= Problem requirements =
When you retype the data, keep every word exactly and include none of the pictures.
[[ Records supplied, beginning ]]
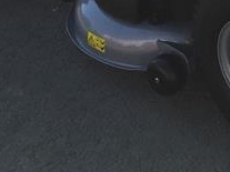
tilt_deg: -20.2
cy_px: -171
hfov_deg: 14.0
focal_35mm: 133
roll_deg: +0.9
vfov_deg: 10.3
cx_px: 339
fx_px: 883
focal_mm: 4.15
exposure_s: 1/1040
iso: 25
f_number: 2.2
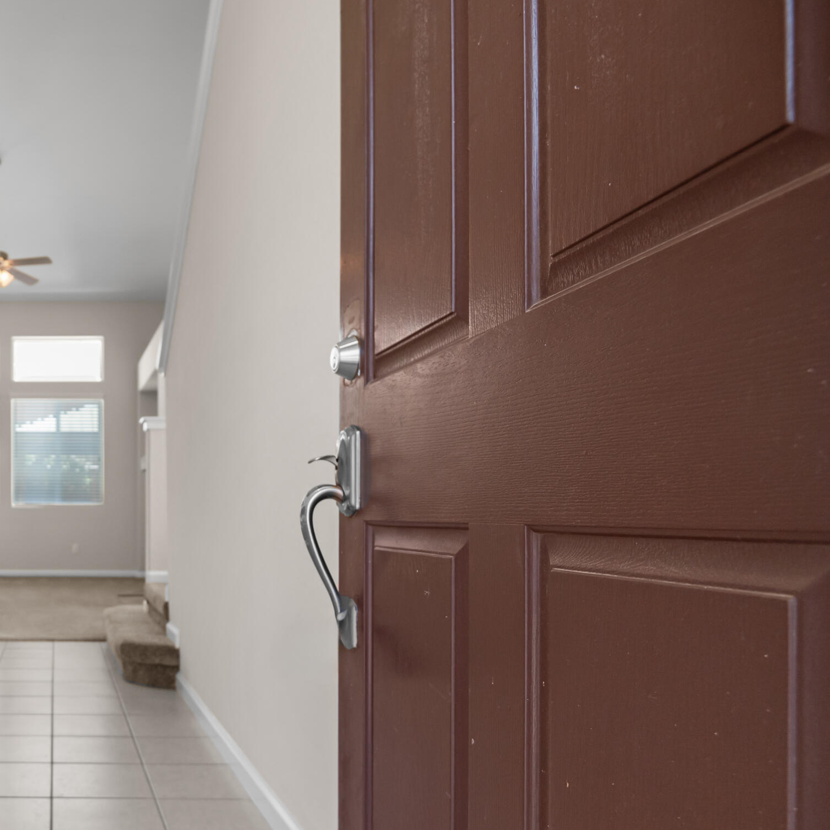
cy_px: 532
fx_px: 732
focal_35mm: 27
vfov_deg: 58.1
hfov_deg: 50.4
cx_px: 42
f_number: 4
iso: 400
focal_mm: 16
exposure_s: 1/160
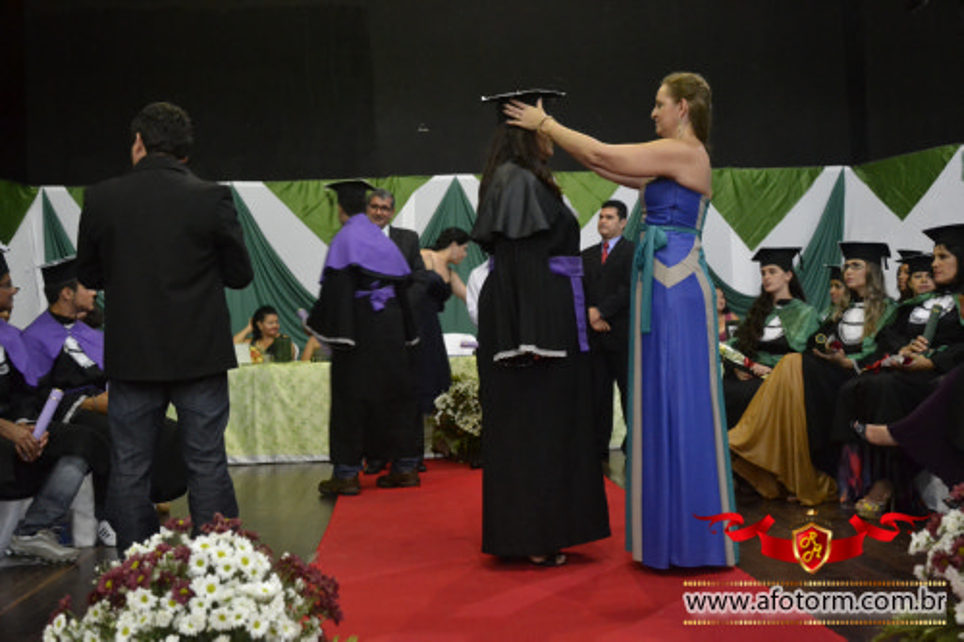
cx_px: 482
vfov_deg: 34.2
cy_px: 321
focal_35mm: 39
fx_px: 1044
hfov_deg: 49.6
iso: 3200
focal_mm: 26
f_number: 4.5
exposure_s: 1/30
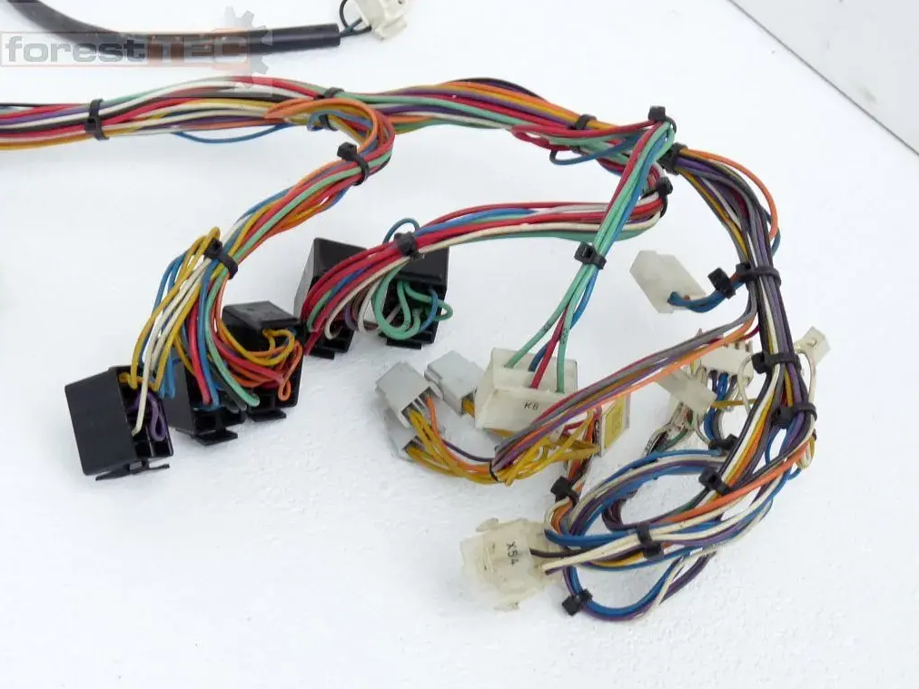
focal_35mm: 84
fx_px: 2230
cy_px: 342
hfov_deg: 23.3
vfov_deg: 17.6
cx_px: 456
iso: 100
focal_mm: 10.4
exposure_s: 1/100
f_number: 4
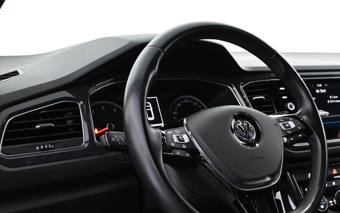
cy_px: 176
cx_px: 252
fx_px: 491
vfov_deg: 24.0
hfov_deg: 37.3
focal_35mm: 53
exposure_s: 1/50
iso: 4000
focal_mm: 22
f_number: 4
[[ Records supplied, end ]]
= Output of the task =
tilt_deg: -20.2
cy_px: -171
hfov_deg: 14.0
focal_35mm: 133
roll_deg: +0.9
vfov_deg: 10.3
cx_px: 339
fx_px: 883
focal_mm: 4.15
exposure_s: 1/1040
iso: 25
f_number: 2.2
cy_px: 532
fx_px: 732
focal_35mm: 27
vfov_deg: 58.1
hfov_deg: 50.4
cx_px: 42
f_number: 4
iso: 400
focal_mm: 16
exposure_s: 1/160
cx_px: 482
vfov_deg: 34.2
cy_px: 321
focal_35mm: 39
fx_px: 1044
hfov_deg: 49.6
iso: 3200
focal_mm: 26
f_number: 4.5
exposure_s: 1/30
focal_35mm: 84
fx_px: 2230
cy_px: 342
hfov_deg: 23.3
vfov_deg: 17.6
cx_px: 456
iso: 100
focal_mm: 10.4
exposure_s: 1/100
f_number: 4
cy_px: 176
cx_px: 252
fx_px: 491
vfov_deg: 24.0
hfov_deg: 37.3
focal_35mm: 53
exposure_s: 1/50
iso: 4000
focal_mm: 22
f_number: 4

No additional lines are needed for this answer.